*Problem:* In the listing that follows, copy out each line that includes the word "仁川人对决".

+-------+

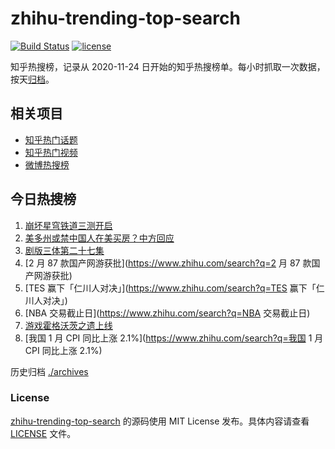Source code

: # zhihu-trending-top-search

[![Build Status](https://github.com/justjavac/zhihu-trending-top-search/workflows/ci/badge.svg?branch=main)](https://github.com/justjavac/zhihu-trending-top-search/actions)
[![license](https://img.shields.io/github/license/justjavac/zhihu-trending-top-search)](https://github.com/justjavac/zhihu-trending-top-search/blob/main/LICENSE)

知乎热搜榜，记录从 2020-11-24
日开始的知乎热搜榜单。每小时抓取一次数据，按天[归档](./archives)。

## 相关项目

- [知乎热门话题](https://github.com/justjavac/zhihu-trending-hot-questions)
- [知乎热门视频](https://github.com/justjavac/zhihu-trending-hot-video)
- [微博热搜榜](https://github.com/justjavac/weibo-trending-hot-search)

## 今日热搜榜

<!-- BEGIN -->
<!-- 最后更新时间 Sat Feb 11 2023 14:09:13 GMT+0800 (China Standard Time) -->

1. [崩坏星穹铁道三测开启](https://www.zhihu.com/search?q=崩坏星穹铁道三测开启)
1. [美多州或禁中国人在美买房？中方回应](https://www.zhihu.com/search?q=美多州或禁中国人在美买房？中方回应)
1. [剧版三体第二十七集](https://www.zhihu.com/search?q=剧版三体第二十七集)
1. [2 月 87 款国产网游获批](https://www.zhihu.com/search?q=2 月 87
   款国产网游获批)
1. [TES 赢下「仁川人对决」](https://www.zhihu.com/search?q=TES
   赢下「仁川人对决」)
1. [NBA 交易截止日](https://www.zhihu.com/search?q=NBA 交易截止日)
1. [游戏霍格沃茨之遗上线](https://www.zhihu.com/search?q=游戏霍格沃茨之遗上线)
1. [我国 1 月 CPI 同比上涨 2.1%](https://www.zhihu.com/search?q=我国 1 月 CPI
   同比上涨 2.1%)

<!-- END -->

历史归档 [./archives](./archives)

### License

[zhihu-trending-top-search](https://github.com/justjavac/zhihu-trending-top-search)
的源码使用 MIT License 发布。具体内容请查看 [LICENSE](./LICENSE) 文件。
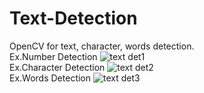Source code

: # Text-Detection
OpenCV for text, character, words detection.
<br />
Ex.Number Detection
![text det1 ](https://user-images.githubusercontent.com/37103032/182336091-4bc855b9-1fd7-4a3d-aa76-ef05a20df417.png)
<br />
Ex.Character Detection
![text det2](https://user-images.githubusercontent.com/37103032/182336115-e2e2d508-33d6-4d5f-955d-56940c48f5de.png)
<br />
Ex.Words Detection
![text det3](https://user-images.githubusercontent.com/37103032/182336146-d1b556e8-9045-48ac-bd03-94a6b30e86e0.png)
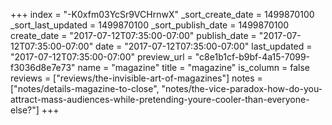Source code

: +++
index = "-K0xfm03YcSr9VCHrnwX"
_sort_create_date = 1499870100
_sort_last_updated = 1499870100
_sort_publish_date = 1499870100
create_date = "2017-07-12T07:35:00-07:00"
publish_date = "2017-07-12T07:35:00-07:00"
date = "2017-07-12T07:35:00-07:00"
last_updated = "2017-07-12T07:35:00-07:00"
preview_url = "c8e1b1cf-b9bf-4a15-7099-f3036d8e7e73"
name = "magazine"
title = "magazine"
is_column = false
reviews = ["reviews/the-invisible-art-of-magazines"]
notes = ["notes/details-magazine-to-close", "notes/the-vice-paradox-how-do-you-attract-mass-audiences-while-pretending-youre-cooler-than-everyone-else?"]
+++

+-------+

*Result for this task:*
1. [TES 赢下「仁川人对决」](https://www.zhihu.com/search?q=TES
   赢下「仁川人对决」)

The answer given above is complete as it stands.